Explore your emotions
Working to reduce this notion of toxic positivity and the idea that we should really just be focusing on good emotions all the time doesn’t mean you are making a commitment to feel negative. Far from it – and this binary approach also takes away from the idea of feeling a range of emotions. It is fairly safe to say that society tells us that in order to feel like we are living a full life, we need to experience a positive emotion is incredibly limiting. There are a whole range of emotions that can be experienced that allow us to feel that we are living in, how I like to say, HD. Being able to witness an emotion but not entirely attach to it will help you accept it is there and understand why that might be coming up. This nuance will really help you to explore what you love to do and what you don’t, and how your emotions change as you do it.
Stay in your own lane
It is really easy when we are comparing ourselves to others to remove the enjoyment of our eccentricities and contradictions. If we are experiencing an event at the same time as someone else, we might feel like the fact we feel nervous, but they don’t is somehow a reason that we’re ‘not as good as’ or that we maybe shouldn’t do it again. Every single person is so unique, with unique tastes and natural attractions to different things.One reason we compare our experiences to others is that it is a way of being able to define who we are and therefore allows us to define who we are in context of someone else.So, if we feel like we’re seeing other people starting to have all these things, these thoughts and start to live this much (in our minds) better life than what we are, we want in on it. This can lead to us going after things we don’t actually want. It can make us feel inauthentic to ourselves. It can even make us feel like we’re failing.If you notice this happening, question it. Again, this is a practice that takes time, but learning to claim what is you is a process.

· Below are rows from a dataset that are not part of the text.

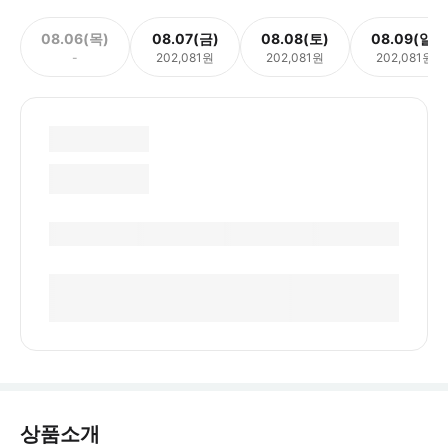
08.06(목)
08.07(금)
08.08(토)
08.09(일)
-
202,081원
202,081원
202,081원
상품소개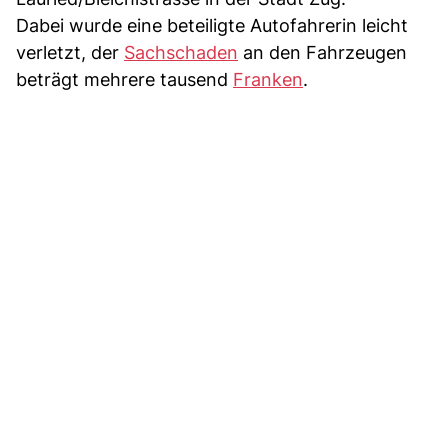
Dabei wurde eine beteiligte Autofahrerin leicht
verletzt, der
Sachschaden
an den Fahrzeugen
beträgt mehrere tausend
Franken
.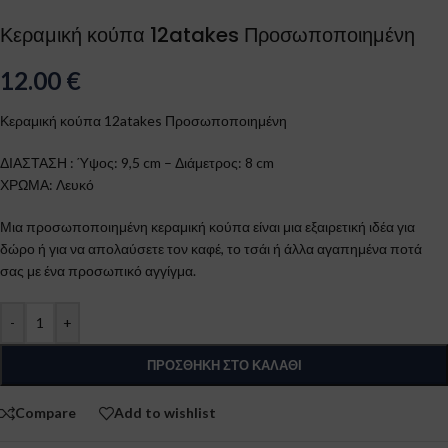
Κεραμική κούπα 12atakes Προσωποποιημένη
12.00
€
Κεραμική κούπα 12atakes Προσωποποιημένη
ΔΙΑΣΤΑΣΗ : Ύψος: 9,5 cm – Διάμετρος: 8 cm
ΧΡΩΜΑ: Λευκό
Μια προσωποποιημένη κεραμική κούπα είναι μια εξαιρετική ιδέα για
δώρο ή για να απολαύσετε τον καφέ, το τσάι ή άλλα αγαπημένα ποτά
σας με ένα προσωπικό αγγίγμα.
-
+
ΠΡΟΣΘΉΚΗ ΣΤΟ ΚΑΛΆΘΙ
Compare
Add to wishlist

Being unapologetic to what it is you want will take time. But that questioning and curiosity is going to really help you – and help you understand your wants more.
Claiming my individual contradictions has not been an easy process for me – and it is still one I’m working on. The one thing that I always come back to is a sense of forgiveness and kindness. If I am having a particularly bad day, I find myself starting to compare in so many ways. So, I get curious. I allow myself to really explore why that is happening and what that is trying to say because honestly, once you start to see just how rich and textured your life can feel when you accept that there are so many parts of you that feel contradictory and that is part of your experience, you’ll start to feel fulfilled in a way you might not have ever experienced before.